[Opening Input records section]

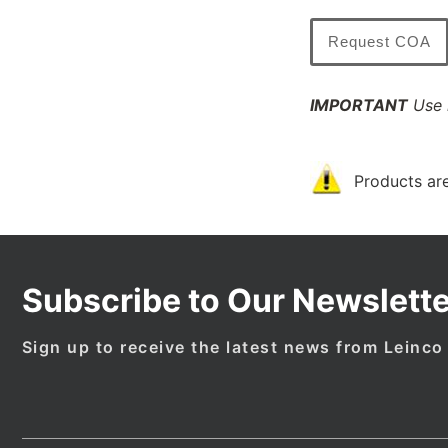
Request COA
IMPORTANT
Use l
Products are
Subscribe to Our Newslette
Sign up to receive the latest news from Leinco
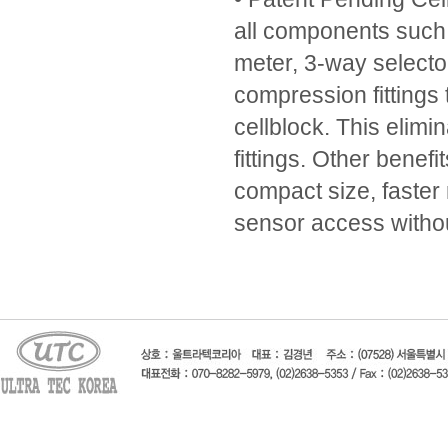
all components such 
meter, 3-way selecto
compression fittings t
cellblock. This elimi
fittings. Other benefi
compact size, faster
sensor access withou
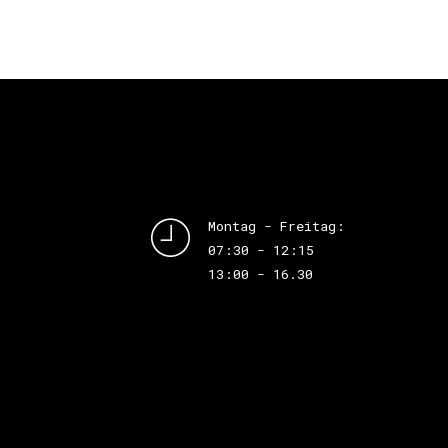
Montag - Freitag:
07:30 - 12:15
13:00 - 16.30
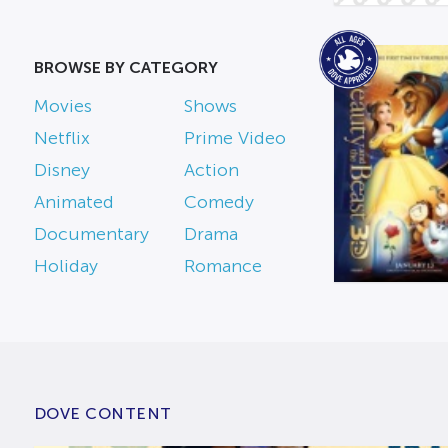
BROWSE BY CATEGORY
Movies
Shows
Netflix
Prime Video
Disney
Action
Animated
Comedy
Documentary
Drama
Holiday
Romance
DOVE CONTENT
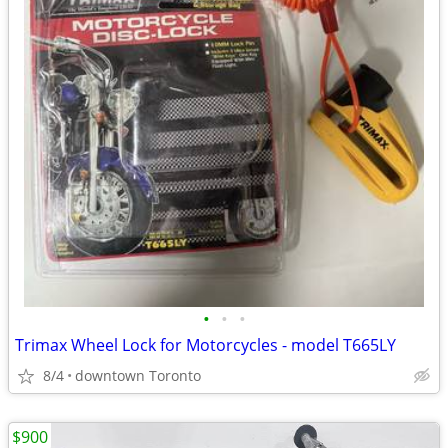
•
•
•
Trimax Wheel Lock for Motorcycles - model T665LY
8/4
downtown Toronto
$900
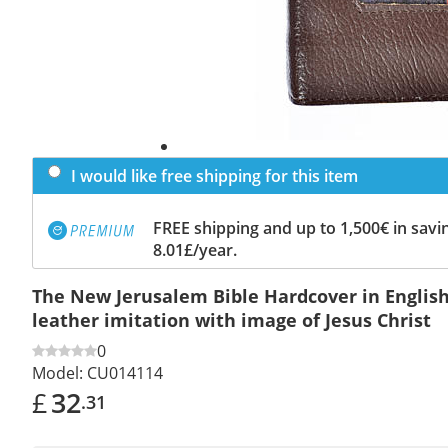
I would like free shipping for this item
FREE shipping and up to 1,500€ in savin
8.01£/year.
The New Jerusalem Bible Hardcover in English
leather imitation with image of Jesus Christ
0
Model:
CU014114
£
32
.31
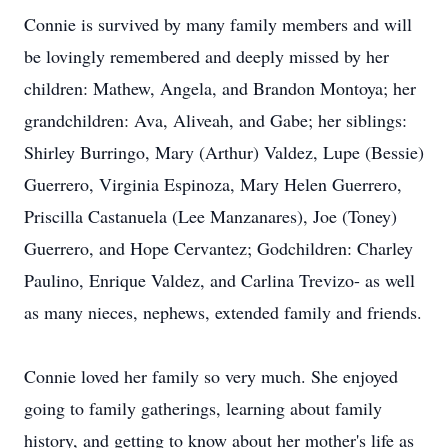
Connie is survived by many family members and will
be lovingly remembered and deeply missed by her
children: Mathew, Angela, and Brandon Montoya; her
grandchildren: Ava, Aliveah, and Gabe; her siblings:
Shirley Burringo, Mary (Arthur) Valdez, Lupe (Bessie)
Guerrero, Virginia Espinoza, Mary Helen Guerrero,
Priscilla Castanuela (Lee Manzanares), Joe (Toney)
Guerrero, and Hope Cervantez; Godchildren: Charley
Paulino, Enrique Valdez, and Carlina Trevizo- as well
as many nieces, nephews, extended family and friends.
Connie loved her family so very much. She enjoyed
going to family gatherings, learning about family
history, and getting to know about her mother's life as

[Closing Input records section]

List each line in the entries above that contains the word "many".

Connie is survived by many family members and will
as many nieces, nephews, extended family and friends.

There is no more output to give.